[Spatial grounding data]
::::::::::

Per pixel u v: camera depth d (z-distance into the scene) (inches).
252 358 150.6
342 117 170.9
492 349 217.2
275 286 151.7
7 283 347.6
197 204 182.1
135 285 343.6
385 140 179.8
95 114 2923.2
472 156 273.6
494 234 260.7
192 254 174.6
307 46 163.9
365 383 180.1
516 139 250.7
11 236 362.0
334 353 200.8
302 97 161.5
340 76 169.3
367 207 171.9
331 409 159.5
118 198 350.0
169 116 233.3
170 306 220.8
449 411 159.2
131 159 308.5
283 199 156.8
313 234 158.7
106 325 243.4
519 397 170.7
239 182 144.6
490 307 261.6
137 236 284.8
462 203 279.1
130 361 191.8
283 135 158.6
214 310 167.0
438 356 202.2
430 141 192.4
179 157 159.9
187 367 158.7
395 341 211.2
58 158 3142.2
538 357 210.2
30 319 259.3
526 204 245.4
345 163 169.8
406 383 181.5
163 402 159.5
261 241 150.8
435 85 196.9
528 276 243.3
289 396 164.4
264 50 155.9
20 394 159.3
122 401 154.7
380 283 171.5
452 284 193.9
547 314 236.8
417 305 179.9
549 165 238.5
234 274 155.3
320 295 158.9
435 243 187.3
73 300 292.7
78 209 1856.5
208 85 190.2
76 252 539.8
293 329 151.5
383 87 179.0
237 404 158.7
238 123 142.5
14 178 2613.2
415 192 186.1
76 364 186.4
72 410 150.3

::::::::::

WHAT TO DO
Transcribe all the entries, keeping each one exactly as it is.

ANSWER TO THE PROBLEM
Per pixel u v: camera depth d (z-distance into the scene) (inches).
252 358 150.6
342 117 170.9
492 349 217.2
275 286 151.7
7 283 347.6
197 204 182.1
135 285 343.6
385 140 179.8
95 114 2923.2
472 156 273.6
494 234 260.7
192 254 174.6
307 46 163.9
365 383 180.1
516 139 250.7
11 236 362.0
334 353 200.8
302 97 161.5
340 76 169.3
367 207 171.9
331 409 159.5
118 198 350.0
169 116 233.3
170 306 220.8
449 411 159.2
131 159 308.5
283 199 156.8
313 234 158.7
106 325 243.4
519 397 170.7
239 182 144.6
490 307 261.6
137 236 284.8
462 203 279.1
130 361 191.8
283 135 158.6
214 310 167.0
438 356 202.2
430 141 192.4
179 157 159.9
187 367 158.7
395 341 211.2
58 158 3142.2
538 357 210.2
30 319 259.3
526 204 245.4
345 163 169.8
406 383 181.5
163 402 159.5
261 241 150.8
435 85 196.9
528 276 243.3
289 396 164.4
264 50 155.9
20 394 159.3
122 401 154.7
380 283 171.5
452 284 193.9
547 314 236.8
417 305 179.9
549 165 238.5
234 274 155.3
320 295 158.9
435 243 187.3
73 300 292.7
78 209 1856.5
208 85 190.2
76 252 539.8
293 329 151.5
383 87 179.0
237 404 158.7
238 123 142.5
14 178 2613.2
415 192 186.1
76 364 186.4
72 410 150.3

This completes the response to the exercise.